I tried looking in mirbase for humans, but as the file header specifically states:
# Note, these sequences do not represent the full primary transcript,
# rather a predicted stem-loop portion that includes the precursor
# miRNA.
Looking in gencode did not help either. Grepping for mirna and looking for transcripts with a length of over 150 yielded only 19 results.

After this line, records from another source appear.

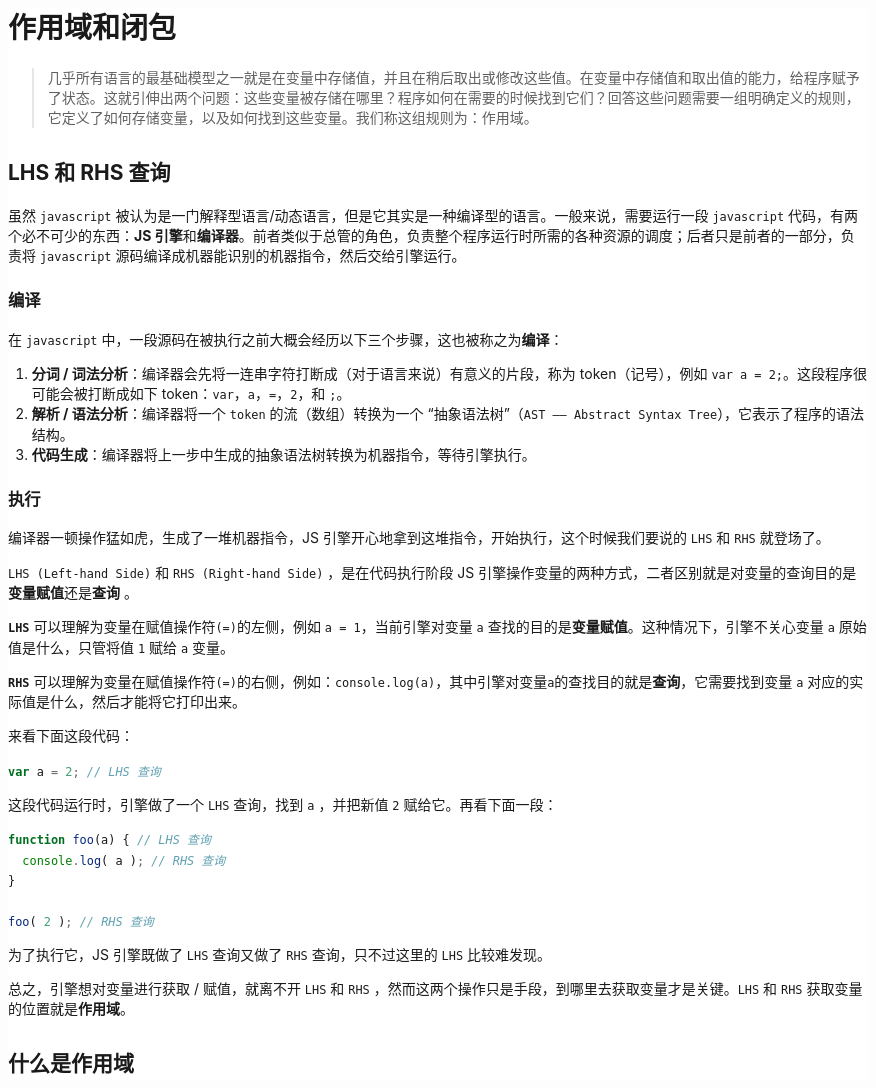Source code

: # 作用域和闭包

> 几乎所有语言的最基础模型之一就是在变量中存储值，并且在稍后取出或修改这些值。在变量中存储值和取出值的能力，给程序赋予了状态。这就引伸出两个问题：这些变量被存储在哪里？程序如何在需要的时候找到它们？回答这些问题需要一组明确定义的规则，它定义了如何存储变量，以及如何找到这些变量。我们称这组规则为：作用域。



## LHS 和 RHS 查询

虽然 `javascript` 被认为是一门解释型语言/动态语言，但是它其实是一种编译型的语言。一般来说，需要运行一段 `javascript` 代码，有两个必不可少的东西：**JS 引擎**和**编译器**。前者类似于总管的角色，负责整个程序运行时所需的各种资源的调度；后者只是前者的一部分，负责将 `javascript` 源码编译成机器能识别的机器指令，然后交给引擎运行。

### 编译

在 `javascript` 中，一段源码在被执行之前大概会经历以下三个步骤，这也被称之为**编译**：

1. **分词 / 词法分析**：编译器会先将一连串字符打断成（对于语言来说）有意义的片段，称为 token（记号），例如 `var a = 2;`。这段程序很可能会被打断成如下 token：`var`，`a`，`=`，`2`，和 `;`。
2. **解析 / 语法分析**：编译器将一个 `token` 的流（数组）转换为一个 “抽象语法树”（`AST —— Abstract Syntax Tree`），它表示了程序的语法结构。
3. **代码生成**：编译器将上一步中生成的抽象语法树转换为机器指令，等待引擎执行。

### 执行

编译器一顿操作猛如虎，生成了一堆机器指令，JS 引擎开心地拿到这堆指令，开始执行，这个时候我们要说的 `LHS` 和 `RHS` 就登场了。

`LHS (Left-hand Side)` 和 `RHS (Right-hand Side)` ，是在代码执行阶段 JS 引擎操作变量的两种方式，二者区别就是对变量的查询目的是**变量赋值**还是**查询** 。

**`LHS`** 可以理解为变量在赋值操作符`(=)`的左侧，例如 `a = 1`，当前引擎对变量 `a` 查找的目的是**变量赋值**。这种情况下，引擎不关心变量 `a` 原始值是什么，只管将值 `1` 赋给 `a` 变量。

**`RHS`** 可以理解为变量在赋值操作符`(=)`的右侧，例如：`console.log(a)`，其中引擎对变量`a`的查找目的就是**查询**，它需要找到变量 `a` 对应的实际值是什么，然后才能将它打印出来。

来看下面这段代码：

```javascript
var a = 2; // LHS 查询
```

这段代码运行时，引擎做了一个 `LHS` 查询，找到 `a` ，并把新值 `2` 赋给它。再看下面一段：

```javascript
function foo(a) { // LHS 查询
  console.log( a ); // RHS 查询
}

foo( 2 ); // RHS 查询
```

为了执行它，JS 引擎既做了 `LHS` 查询又做了 `RHS` 查询，只不过这里的 `LHS` 比较难发现。

总之，引擎想对变量进行获取 / 赋值，就离不开 `LHS` 和 `RHS` ，然而这两个操作只是手段，到哪里去获取变量才是关键。`LHS` 和 `RHS` 获取变量的位置就是**作用域**。

## 什么是作用域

grep miRNA gencode.v21.annotation.gff3 | sort -V -k1,1 -k4,4n -k5,5n - | awk '{if ($5-$4>150 && b != $4 && c != $5) {a += 1; b = $4; c = $5; print $0}} END {print a}'
Where can I find primary transcripts for mirna (preferably with genomic coordinates so that I do not need to run bowtie myself)?
Hi,
why do you want the primary transcript? I don't know if they really exists. The positions in mirbase are the direct precursors of miRNAs. Normally this is enough to perform the majority of the analysis. If you tell us what is the main goal maybe we can tell more. Normally the full primary transcript is understood as the fragment from the TSS of the fragment (that will generate the short precursors) until the end (never heard of any approximation for this). It seems that the primary transcript is quite long and can generate multiple miRNAs precursors, and there are some papers that have described the promoter of these full transcript, but there is no a consensus here.